6. Structural Taxonomy Synthesis and Mitigation Directions
Survey work synthesizes failure typologies along orthogonal axes of reasoning type (embodied, informal, formal) and error nature (fundamental, application-specific, robustness):
| Reasoning Type / Failure Mode | Fundamental Failures | Application-Specific Limitations | Robustness Issues |
|---|---|---|---|
| Informal (Intuitive) | Working memory collapse, cognitive bias | Theory-of-Mind, moral/norm instability | Order/framing effects, superficial pattern |
| Formal (Logical) | Reversal curse, compositional failure | Domain-specific logical/coding errors | MCQ order collapse, tokenization artifacts |
| Embodied | Commonsense grounding gaps | Spatial/affordance errors | Visual or code distractors, scene edits |
Recommended mitigations include architectural innovations (symbolic/neuro-symbolic modules, explicit rule/provenance tracing, paraconsistent logic), training on adversarial/counterfactual scenarios, tool-augmentation, and meta-cognitive reward shaping. Explicit scaffolding (prompted plans, agent-based feedback, or reflective checkpoints) and diverse representational curricula (graph/temporal/spatial reasoning tasks) are advocated to move LLMs beyond shallow pattern completion (Song et al., 5 Feb 2026, Kargupta et al., 20 Nov 2025).

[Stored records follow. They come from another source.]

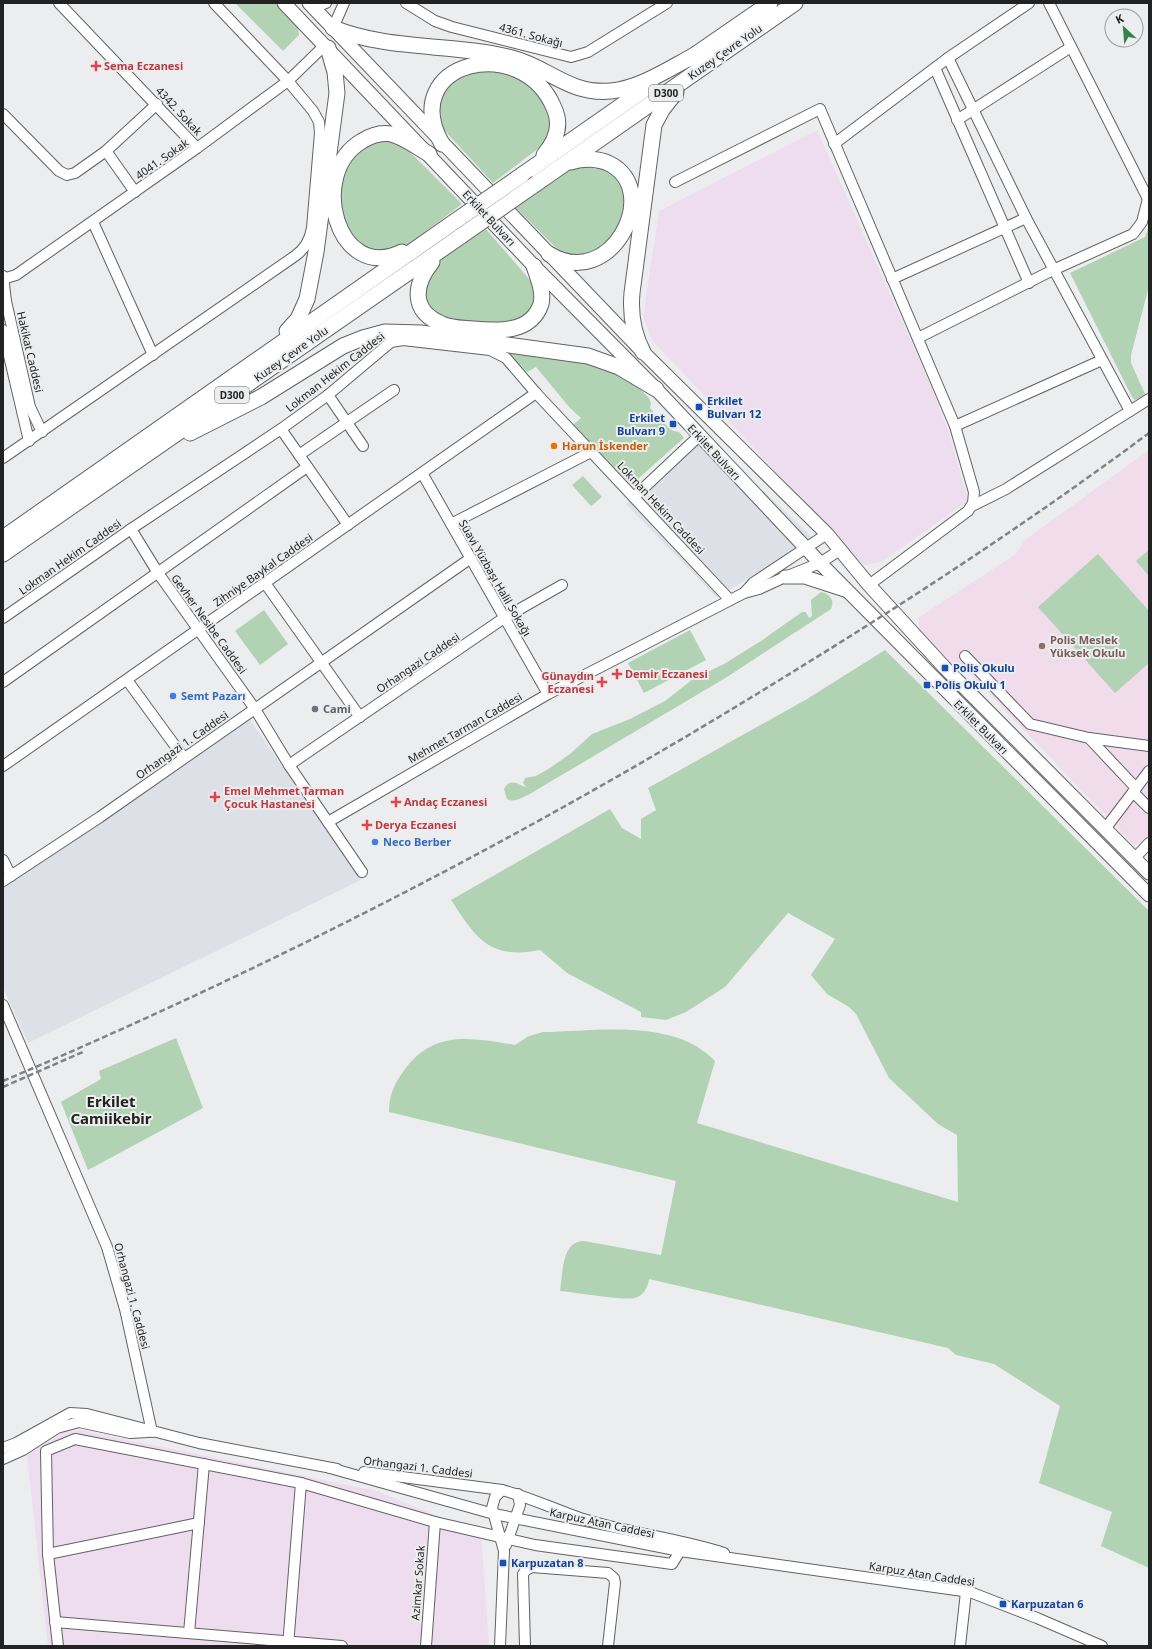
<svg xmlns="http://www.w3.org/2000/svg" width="1152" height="1649" font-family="'Noto Sans',sans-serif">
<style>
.built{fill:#dee0e8}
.industrial{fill:#edddef}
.education{fill:#f0dceb}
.green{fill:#b1d2b3}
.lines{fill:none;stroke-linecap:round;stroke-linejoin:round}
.minor-casing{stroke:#626263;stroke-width:12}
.major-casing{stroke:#626263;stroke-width:15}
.highway-casing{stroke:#626263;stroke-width:17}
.minor{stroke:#fff;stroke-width:10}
.major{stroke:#fff;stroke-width:13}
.highway{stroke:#fff;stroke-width:15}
.rail{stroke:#828283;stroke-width:2.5;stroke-dasharray:6 3;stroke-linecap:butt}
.highway-bridge-casing{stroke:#626263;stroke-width:17;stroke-linecap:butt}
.highway-bridge{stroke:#fff;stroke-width:15}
.health-dot{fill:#e0444e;stroke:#ecedee;stroke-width:1.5}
.transit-dot{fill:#1a4fb4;stroke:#ecedee;stroke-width:1.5}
.food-dot{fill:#e8710a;stroke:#ecedee;stroke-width:1.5}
.education-dot{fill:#8d6e63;stroke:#ecedee;stroke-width:1.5}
.shop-dot{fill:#3f7fe0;stroke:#ecedee;stroke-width:1.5}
.worship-dot{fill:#6b7280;stroke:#ecedee;stroke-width:1.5}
.labels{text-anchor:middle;stroke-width:4;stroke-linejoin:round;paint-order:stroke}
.shield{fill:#ecedee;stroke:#5f5f5f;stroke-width:1}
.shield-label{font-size:10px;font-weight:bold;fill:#222}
.street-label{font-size:11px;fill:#222;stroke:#ecedee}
.health-label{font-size:11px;font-weight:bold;fill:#be3a42;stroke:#ecedee;text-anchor:start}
.transit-label{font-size:11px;font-weight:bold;fill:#164399;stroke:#ecedee;text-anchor:start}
.food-label{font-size:11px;font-weight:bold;fill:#c56008;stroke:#ecedee;text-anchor:start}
.education-label{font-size:11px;font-weight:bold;fill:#785e54;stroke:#ecedee;text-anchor:start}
.shop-label{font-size:11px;font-weight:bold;fill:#366cbe;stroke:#ecedee;text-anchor:start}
.worship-label{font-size:11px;font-weight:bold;fill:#5b616d;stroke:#ecedee;text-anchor:start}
.district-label{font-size:15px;font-weight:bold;fill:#222;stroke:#ecedee}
</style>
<rect width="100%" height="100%" fill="#ecedee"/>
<g class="built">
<polygon points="703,433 816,541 716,597 626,504"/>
<polygon points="246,714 361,880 28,1043 3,987 3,883"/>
</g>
<g class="industrial">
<polygon points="817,130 935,395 950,436 968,501 881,562 864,565 652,340 643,317 659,211"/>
<polygon points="79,1430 377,1491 481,1534 489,1646 48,1646 27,1455 64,1432"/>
</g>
<polygon class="education" points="1149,450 1149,838 1134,845 960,663 955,667 920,630 918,618 1016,554 1025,540"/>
<g class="green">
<polygon points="235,3 276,3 298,27 299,35 283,51"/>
<polygon points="480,67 527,78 553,117 547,142 493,183 445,131 438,121 442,87"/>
<polygon points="384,138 404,146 462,204 404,248 375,253 352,240 336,198 352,154"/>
<polygon points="594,163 619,176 627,202 616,236 588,258 562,254 516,208 573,168"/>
<polygon points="1149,226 1149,286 1131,355 1131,363 1145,394 1143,397 1135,400 1132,397 1070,273 1145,237"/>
<polygon points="486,229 535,286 536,304 515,325 446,321 426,306 425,275 443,258"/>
<path d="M505,350L602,363L637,386L649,398L651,403L650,408L656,415L661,417C667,426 667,430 679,432L684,438L631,485L573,425L581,418L570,408L536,367L527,372Z"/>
<polygon points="583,476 602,497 591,506 572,485"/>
<polygon points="1149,550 1149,576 1136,561"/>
<polygon points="1098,554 1149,611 1149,663 1115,693 1038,607"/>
<path d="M821,592C830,594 835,600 831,609L727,677L528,795C521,798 514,803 507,799L504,789C510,777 518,785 526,787L523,783L525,778L536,776L550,768L570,754L592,734L630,719L665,701L693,679L724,664L761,641L802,612H806L809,618L812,616L811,600Z"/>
<polygon points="264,610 288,644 260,665 235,631"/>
<polygon points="690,630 706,660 644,693 628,663"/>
<path d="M885,650L1149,911V1568L1101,1546L1112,1512L1039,1483L1060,1406L994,1364L956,1355L948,1348L649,1279C648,1287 644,1295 635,1298C625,1301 574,1292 560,1291C563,1274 561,1241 584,1241L661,1255L676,1181L389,1112C389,1096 394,1084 403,1072C433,1029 471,1038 515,1045L529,1036L543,1032C597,1031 675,1018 715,1061L697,1123L958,1202L957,1135L938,1124L889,1078L856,1014L849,1007L827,994L811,975L835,939L788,913L725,987L686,1012L666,1020L641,1017V1012L567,973L540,950C489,960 476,938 451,900L610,809L622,828L641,839V819L656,810L648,788L807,699Z"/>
<polygon points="176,1038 203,1108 88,1170 61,1102 101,1079 99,1071"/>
</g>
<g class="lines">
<defs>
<g id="minor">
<polyline points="59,3 197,148"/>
<polyline points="406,3 435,21 452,27 571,57 588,52 667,3"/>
<polyline points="1049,3 1148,199"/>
<polyline points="314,8 326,3"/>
<polyline points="333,28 344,3"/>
<polyline points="948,58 1026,218 1130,411 1006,489 972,506"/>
<polyline points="935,68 1029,283"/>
<polyline points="3,114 59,171 67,175 75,173 106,151 157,104"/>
<polyline points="957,120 1071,47"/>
<polyline points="834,144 948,58 1029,3"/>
<polyline points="106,151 135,192"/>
<polyline points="675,182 820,109 955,426 974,492 973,503 968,511 869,585"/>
<polyline points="93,222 153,355"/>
<polyline points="3,276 6,301 30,407 42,432"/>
<polyline points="3,279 16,275 197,148 288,81 325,45"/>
<polyline points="892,279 1026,218"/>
<polyline points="3,330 29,441"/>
<polyline points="918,338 1053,270 1133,234 1142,222 1149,195"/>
<polyline points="328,395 363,446"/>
<polyline points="1130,411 1149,399"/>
<polyline points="955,426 1102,360"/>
<polyline points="281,429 348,525"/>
<polyline points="299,455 394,390"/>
<path d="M3,458L295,256C305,249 310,240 312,228L320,133L319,122L313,111L288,81L214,3"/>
<polyline points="422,473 548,694"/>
<polyline points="634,497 699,436"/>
<polyline points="451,524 591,452"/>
<polyline points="131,529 158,573 255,709 289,765 362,872"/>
<polyline points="265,583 360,717"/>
<polyline points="744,593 753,583 827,534"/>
<polyline points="3,618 131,529 281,429 328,395 391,342 403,340 490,350 506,358 536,393 730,600"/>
<polyline points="965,656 1030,724 1089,738 1149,746"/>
<polyline points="127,680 184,758"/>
<polyline points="3,682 307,467"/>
<polyline points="1089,738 1136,788"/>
<polyline points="289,765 504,618 562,585"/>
<polyline points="3,766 536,393"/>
<polyline points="1133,792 1149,808"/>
<polyline points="328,822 548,694 744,593 759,589 785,577 820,563 840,550"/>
<polyline points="1105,829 1149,771"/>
<polyline points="1134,859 1149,843"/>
<polyline points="3,860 11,876"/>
<polyline points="3,881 100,817 471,558"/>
<polyline points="3,1005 107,1247 125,1309 152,1432"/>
<polyline points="3,1448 16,1443 70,1413 87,1414 199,1443 337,1469"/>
<polyline points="3,1459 23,1450 57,1428 79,1422 130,1433 148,1432"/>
<polyline points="330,1468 494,1514 680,1551 970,1592 1037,1618 1102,1646"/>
<path d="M364,1472L502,1490C529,1497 554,1509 580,1518C627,1533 677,1538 724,1553"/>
<polyline points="506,1545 520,1505 518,1494"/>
<polyline points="48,1554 199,1523"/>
<polyline points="55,1622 342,1646"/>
<polyline points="189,1633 204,1464"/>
<polyline points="58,1646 48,1554 46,1451 75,1439 301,1483 435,1522 535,1545 672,1564 680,1551"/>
<polyline points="288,1646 301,1483"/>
<polyline points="426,1646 435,1522"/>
<polyline points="500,1646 504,1551 492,1508 495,1497 502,1490"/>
<polyline points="525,1646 523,1574 526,1570 532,1567 608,1573 614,1578 615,1583 608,1646"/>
<polyline points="960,1646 966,1592"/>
</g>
<g id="major">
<polyline points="284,3 534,266 656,389 820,563 1149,895"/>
<polyline points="309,3 643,352 827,534 869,585 945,668 1149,873"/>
<polyline points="785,577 805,577 845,590"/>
</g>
<g id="highway">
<path d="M333,28C390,51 453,43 512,58C548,67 569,95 611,91C641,88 670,68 697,54"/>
<polyline points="689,59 770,3"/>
<path d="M442,144C396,62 522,31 554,108C562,125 556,141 544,155"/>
<polyline points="522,175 651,85"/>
<polyline points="537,183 795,3"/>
<path d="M402,252C337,284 307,173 362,141C370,136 381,132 391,134C404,137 418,148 429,154"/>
<path d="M549,254C610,292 663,192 610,164C598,158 583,158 571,162"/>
<path d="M432,262C414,284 410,311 442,324C451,328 462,328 472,329C497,331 531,334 541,304C544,292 538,278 534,266"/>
<polyline points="287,331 298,319 307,299 316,252 337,93 335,72 328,48"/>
<path d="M643,352C633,333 630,315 632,293L654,125L662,110L676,92"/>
<polyline points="190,433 261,397 343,346 363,338 385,332 421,333 588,356 619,367 656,389"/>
<polyline points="3,538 454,222"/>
<polyline points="3,554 461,236"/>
</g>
</defs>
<use href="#minor" class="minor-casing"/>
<use href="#major" class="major-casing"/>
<use href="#highway" class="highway-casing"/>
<use href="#minor" class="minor"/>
<use href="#major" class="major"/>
<use href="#highway" class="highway"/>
<g class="rail">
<path d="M3,1081C274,966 536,831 786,676C910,600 1032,520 1149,433"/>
<polyline points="3,1087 85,1051"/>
</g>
<defs>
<g id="highway-bridge">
<polyline points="454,222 522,175"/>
<polyline points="461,236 537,183"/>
</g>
</defs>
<use href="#highway-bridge" class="highway-bridge-casing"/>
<use href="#highway-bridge" class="highway-bridge"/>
</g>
<g class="health-dot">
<path d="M94 60h4v4h4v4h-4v4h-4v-4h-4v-4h4z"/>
<path d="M615 668h4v4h4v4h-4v4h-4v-4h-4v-4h4z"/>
<path d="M600 676h4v4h4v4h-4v4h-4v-4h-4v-4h4z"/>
<path d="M213 791h4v4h4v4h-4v4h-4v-4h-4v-4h4z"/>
<path d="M394 796h4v4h4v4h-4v4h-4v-4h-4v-4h4z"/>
<path d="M365 819h4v4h4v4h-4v4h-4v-4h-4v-4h4z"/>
</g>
<g class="transit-dot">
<rect x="695" y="403" width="8" height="8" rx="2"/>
<rect x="669" y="420" width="8" height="8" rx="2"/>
<rect x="941" y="664" width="8" height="8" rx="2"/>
<rect x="923" y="681" width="8" height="8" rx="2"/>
<rect x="499" y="1559" width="8" height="8" rx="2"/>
<rect x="999" y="1600" width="8" height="8" rx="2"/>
</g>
<circle class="food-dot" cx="554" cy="446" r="4"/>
<circle class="education-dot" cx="1042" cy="646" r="4"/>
<g class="shop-dot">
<circle cx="173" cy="696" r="4"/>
<circle cx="375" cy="842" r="4"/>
</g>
<circle class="worship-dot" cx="315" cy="709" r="4"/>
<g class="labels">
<g class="shield">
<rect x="649" y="85" width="34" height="16" rx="3"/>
<rect x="215" y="387" width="34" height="16" rx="3"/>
</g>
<g class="shield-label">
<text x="666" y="97">D300</text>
<text x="232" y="399">D300</text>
</g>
<g class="street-label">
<text transform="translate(531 35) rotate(15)" y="4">4361. Sokağı</text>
<text transform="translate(725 52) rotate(-35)" y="4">Kuzey Çevre Yolu</text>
<text transform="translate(179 111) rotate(47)" y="4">4342. Sokak</text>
<text transform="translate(162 159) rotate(-35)" y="4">4041. Sokak</text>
<text transform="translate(489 218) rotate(47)" y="4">Erkilet Bulvarı</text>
<text transform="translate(30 352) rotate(77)" y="4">Hakikat Caddesi</text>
<text transform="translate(291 354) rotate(-35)" y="4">Kuzey Çevre Yolu</text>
<text transform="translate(335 372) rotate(-38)" y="4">Lokman Hekim Caddesi</text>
<text transform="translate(714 452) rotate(47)" y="4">Erkilet Bulvarı</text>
<text transform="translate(661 508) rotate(47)" y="4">Lokman Hekim Caddesi</text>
<text transform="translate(70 557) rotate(-35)" y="4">Lokman Hekim Caddesi</text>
<text transform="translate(263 570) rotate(-35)" y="4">Zihniye Baykal Caddesi</text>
<text transform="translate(495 578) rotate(60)" y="4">Süavi Yüzbaşı Halil Sokağı</text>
<text transform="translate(209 624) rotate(54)" y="4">Gevher Nesibe Caddesi</text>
<text transform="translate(418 663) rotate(-34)" y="4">Orhangazi Caddesi</text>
<text transform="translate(981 727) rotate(45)" y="4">Erkilet Bulvarı</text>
<text transform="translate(465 728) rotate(-30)" y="4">Mehmet Tarman Caddesi</text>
<text transform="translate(182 745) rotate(-35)" y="4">Orhangazi 1. Caddesi</text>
<text transform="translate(132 1296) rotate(75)" y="4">Orhangazi 1. Caddesi</text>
<text transform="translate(418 1467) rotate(7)" y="4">Orhangazi 1. Caddesi</text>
<text transform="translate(602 1523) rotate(12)" y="4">Karpuz Atan Caddesi</text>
<text transform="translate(922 1574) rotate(9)" y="4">Karpuz Atan Caddesi</text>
<text transform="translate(418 1583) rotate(-86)" y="4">Azimkar Sokak</text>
</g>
<g class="health-label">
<text x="104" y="70">Sema Eczanesi</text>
<text x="625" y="678">Demir Eczanesi</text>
<text x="594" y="680" text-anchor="end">Günaydın<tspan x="594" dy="13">Eczanesi</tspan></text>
<text x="224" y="795">Emel Mehmet Tarman<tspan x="224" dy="13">Çocuk Hastanesi</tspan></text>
<text x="404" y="806">Andaç Eczanesi</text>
<text x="375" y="829">Derya Eczanesi</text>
</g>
<g class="transit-label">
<text x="707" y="405">Erkilet<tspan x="707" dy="13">Bulvarı 12</tspan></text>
<text x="665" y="422" text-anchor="end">Erkilet<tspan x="665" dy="13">Bulvarı 9</tspan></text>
<text x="953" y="672">Polis Okulu</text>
<text x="935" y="689">Polis Okulu 1</text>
<text x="511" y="1567">Karpuzatan 8</text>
<text x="1011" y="1608">Karpuzatan 6</text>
</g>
<g class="food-label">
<text x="562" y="450">Harun İskender</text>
</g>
<g class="education-label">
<text x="1050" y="644">Polis Meslek<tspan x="1050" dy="13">Yüksek Okulu</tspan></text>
</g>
<g class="shop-label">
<text x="181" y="700">Semt Pazarı</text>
<text x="383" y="846">Neco Berber</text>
</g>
<g class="worship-label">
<text x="323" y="713">Cami</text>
</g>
<g class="district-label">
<text x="111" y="1107">Erkilet<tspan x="111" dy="17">Camiikebir</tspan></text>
</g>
</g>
<rect width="1152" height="1649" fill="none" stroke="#222222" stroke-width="8"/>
<g transform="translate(1124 28) rotate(334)"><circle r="19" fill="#ecedee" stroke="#9b9c9c"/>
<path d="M0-3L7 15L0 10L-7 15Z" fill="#348151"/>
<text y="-6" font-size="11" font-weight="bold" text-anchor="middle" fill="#222222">K</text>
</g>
</svg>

7. Implications and Future Research
Research consistently identifies a sharp dichotomy: LLMs generalize smoothly across superficial semantic variants but remain brittle under logical, evidential, and representational perturbations that disrupt the information or reasoning structure. The deficiencies uncovered are not artifactually tied to particular architectures, data scales, or prompt templates but arise from fundamental constraints in the underlying learning and representation regimes. Taxonomies have matured toward actionable frameworks capable of supporting comparative evaluation, error-driven model refinement, and domain transfer.
Open directions include extending fine-grained diagnostic frameworks to nested quantification, probabilistic and modal logics, causal graph reasoning, and temporally grounded scenarios; integrating multi-agent or cross-modal scaffolding; and unifying multiple consistency constraints efficiently in efficient learning and inference schemas (Bao et al., 6 Dec 2025, Cheng et al., 21 Feb 2025, Song et al., 5 Feb 2026).
This comprehensive view bridges formal, procedural, representational, and cognitive perspectives, enabling the LLM community to design, evaluate, and repair reasoning—addressing both performance at scale and reliability under stress.